Let me tell you about her strengths.  She’s hysterically funny.  She’s bold and courageous.  She is kind to the elderly.  She wants to make good choices and tries harder than anyone I know to “be good”.  She has amazingly good manners and is almost always the first in the room to say “Thank you.  Please.  Excuse me.”  She can be kind.  She is witty.  She is insightful.  She challenges you to be better.  She is our precious child and a precious child of God.  She loves and is loved.  Purpose… you see what I mean?

It is indeed complicated.  But we will not be defeated.  She is worth the fight.  Her life matters.  With God all things are possible and that includes doing what is right for her.

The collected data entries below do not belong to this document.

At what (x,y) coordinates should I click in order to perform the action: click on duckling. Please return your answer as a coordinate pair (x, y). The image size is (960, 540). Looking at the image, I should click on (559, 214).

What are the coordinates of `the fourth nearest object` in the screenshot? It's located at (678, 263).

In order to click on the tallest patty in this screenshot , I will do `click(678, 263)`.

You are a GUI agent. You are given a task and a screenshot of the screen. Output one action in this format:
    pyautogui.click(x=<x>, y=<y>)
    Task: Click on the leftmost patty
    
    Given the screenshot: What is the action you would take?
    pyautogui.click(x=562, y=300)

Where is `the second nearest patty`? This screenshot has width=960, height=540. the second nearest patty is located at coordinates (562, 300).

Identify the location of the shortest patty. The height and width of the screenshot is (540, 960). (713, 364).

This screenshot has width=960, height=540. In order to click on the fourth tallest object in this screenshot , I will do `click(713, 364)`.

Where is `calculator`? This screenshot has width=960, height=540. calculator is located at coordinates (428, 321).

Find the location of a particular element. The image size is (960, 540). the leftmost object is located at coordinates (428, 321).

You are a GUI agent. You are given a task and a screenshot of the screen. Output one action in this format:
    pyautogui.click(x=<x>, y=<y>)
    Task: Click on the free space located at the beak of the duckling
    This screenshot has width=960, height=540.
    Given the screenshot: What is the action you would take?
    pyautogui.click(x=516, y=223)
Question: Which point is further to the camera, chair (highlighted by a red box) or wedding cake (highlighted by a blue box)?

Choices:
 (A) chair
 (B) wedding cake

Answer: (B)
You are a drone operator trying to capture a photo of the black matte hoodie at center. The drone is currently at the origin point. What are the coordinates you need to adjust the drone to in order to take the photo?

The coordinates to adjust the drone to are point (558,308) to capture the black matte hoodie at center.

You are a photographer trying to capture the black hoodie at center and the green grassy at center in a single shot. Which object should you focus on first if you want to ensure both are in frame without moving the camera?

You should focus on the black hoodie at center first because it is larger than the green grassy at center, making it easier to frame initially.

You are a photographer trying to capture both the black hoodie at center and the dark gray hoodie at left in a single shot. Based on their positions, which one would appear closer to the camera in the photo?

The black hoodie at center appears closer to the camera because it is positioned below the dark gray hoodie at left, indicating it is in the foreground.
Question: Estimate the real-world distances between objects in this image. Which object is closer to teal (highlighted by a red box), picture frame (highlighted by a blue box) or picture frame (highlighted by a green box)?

We are not the only one’s who face challenging things.  We know many other parents who are fighting for their special needs children, many facing “The Devil’s Deal.”  So many of our friends are struggling in their marriages, with personal finances, with illnesses, with addiction, with depression, with heartbreak.  Please be gentle with others.  And remember, it may be complicated, but you don’t have to be defeated.

Much love,
Cindy

Ah Lord GOD! Behold, You have made the heavens and the earth by Your great power and by Your outstretched arm! Nothing is too difficult for You.”  Jeremiah 32:17 NASB

 

 


8 thoughts on “It’s Complicated. (But)

  1. So glad you are doing this, Cindy. It’s always easy to become discouraged, and your blog exemplifies how we should ‘run with perseverance the race marked out for us’ (Heb 12:1) regardless of how difficult our own race is…to remain faithful that God can move miraculously, meanwhile using all the strength, intelligence, heart and resources He provides us to help or advocate for those who need us! Love and prayers for Bethany and you all!

  2. I’m so glad you took the plunge! I know you will continue to minister to and encourage so many other families in similar, difficult situations. I’ve been there, and I know that’s why I started blogging in the first place. To some how make sense of the impossible, the complicated. Love you, lady!